Nosferatu (2024)
Nosferatu (2024)
Allemagne, 1838. Thomas Hutter, clerc de notaire, part en mission vers les Carpates pour négocier avec un mystérieux comte Orlok. L’affaire vire rapidement à l’horreur quand la présence du vampire est une menace directe pour sa femme Ellen...
L'AVIS :
Refaire Nosferatu, c’est comme vouloir écrire un spin-off de la Bible en changeant juste le nom des personnages : tout le monde vous attend au tournant, et la moindre erreur devient un blasphème. Murnau, en 1922, avait imposé au monde une silhouette désormais ancrée dans notre inconscient collectif, comme une vieille ombre humide qui rôde. Herzog, en 1979, avait transformé cette ombre en mélancolie morbide avec un Klaus Kinski aussi tragique que possiblement dangereux, au propre comme au figuré. Eggers, lui, nous livre… un très bel album photo sur papier glacé.
Chaque plan est ici cadré comme un tableau à exposer dans une galerie minimaliste dépourvue de visiteurs. Cependant, les décors sont authentiques, les costumes fidèles aux standards de 1838. C’est le film d’un orfèvre qui polit tellement son objet qu’il en gomme la patine. L'atmosphère est aseptisée, clinique. Chez Murnau, l’horreur ne s'observe pas, elle se respire. Les imperfections visuelles sont des convulsions esthétiques. Chez Herzog, l’image se noie dans un rythme hypnotique, où Kinski erre comme un animal malade. Chez Eggers, tout est tenu, calibré, comme si l’on craignait qu’une ombre trop agressive vienne salir la symétrie parfaite du cadre.

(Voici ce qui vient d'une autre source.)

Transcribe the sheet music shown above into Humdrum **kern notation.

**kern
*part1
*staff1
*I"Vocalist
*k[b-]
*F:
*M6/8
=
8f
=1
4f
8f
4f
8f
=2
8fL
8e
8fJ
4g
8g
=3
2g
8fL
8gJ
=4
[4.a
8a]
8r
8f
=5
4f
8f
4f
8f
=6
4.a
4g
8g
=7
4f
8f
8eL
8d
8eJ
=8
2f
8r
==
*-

Le paradoxe est tout de même cruel : tout ce qui, chez Eggers, prouve son savoir-faire (tournage au complexe Invalidovna ou encore au cimetière Olsany à Prague, pellicule 35 mm, lumière naturelle, et j'en passe) devient aussi ce qui ôte au film son danger. Les rues humides de Wisborg sont belles comme un décor de théâtre où l’on retirerait ses chaussures par crainte de salir le sol. La lumière naturelle, magnifique en soi, éclaire trop et chasse l’ombre qui, dans d’autres versions, est quasiment un personnage à part entière. Nosferatu, ça devrait être l'art de ce qu'on ne voit pas. Ici, on voit tout, et on se surprend à penser à sa prochaine lessive plutôt qu’à la prochaine morsure.
Le plus ironique, c’est que tous ces détails de production, dont les 5 000 rats au compteur, sont exactement ce qui aurait dû créer une atmosphère sale et organique. Mais le compte n'y est pas. La réalisation déploie un univers visuel véritablement fastueux, minutieux dans ses reconstitutions, baigné de cette fameuse lumière à la bougie et de décors gothiques sophistiqués. Mais derrière cette perfection de surface, le souffle dramatique se perd, et le spectateur, admirant sans être happé, finit par s’ennuyer, et parfois même, à se demander si le vampire ne s’est pas déjà endormi.
En parlant du vampire, Bill Skarsgård, méconnaissable sous un maquillage inspiré d’Ötzi (oui, la momie congelée), se glisse dans le rôle avec l’application d’un acteur qui a passé six heures par jour au maquillage, mais qui en fait beaucoup trop au niveau de la voix pour être pris au sérieux. Willem Dafoe, qui aurait pu injecter un peu de chaos à cette mécanique trop bien huilée, se plie lui aussi à la mise en scène comme un élève modèle en costume sombre. Lily-Rose Depp nous sert une interprétation très théâtrale, mais qui in fine s'intègre à l'environnement proposé par le film.
Le film est lent. Mais cette lenteur ne construit pas l’angoisse, elle creuse un ennui poli. L’atmosphère, trop contrôlée, accouche d'un film qui devient un exercice esthétique plutôt qu’une immersion sensorielle. Là où Murnau utilisait le silence comme une menace sourde, Eggers offre une contemplation glacée qui donne envie… de regarder les deux autres. On ressort en ayant vu un très bel objet plutôt qu’un Nosferatu qui hante. Et dans l’histoire de ce mythe, c’est presque le plus grand des crimes.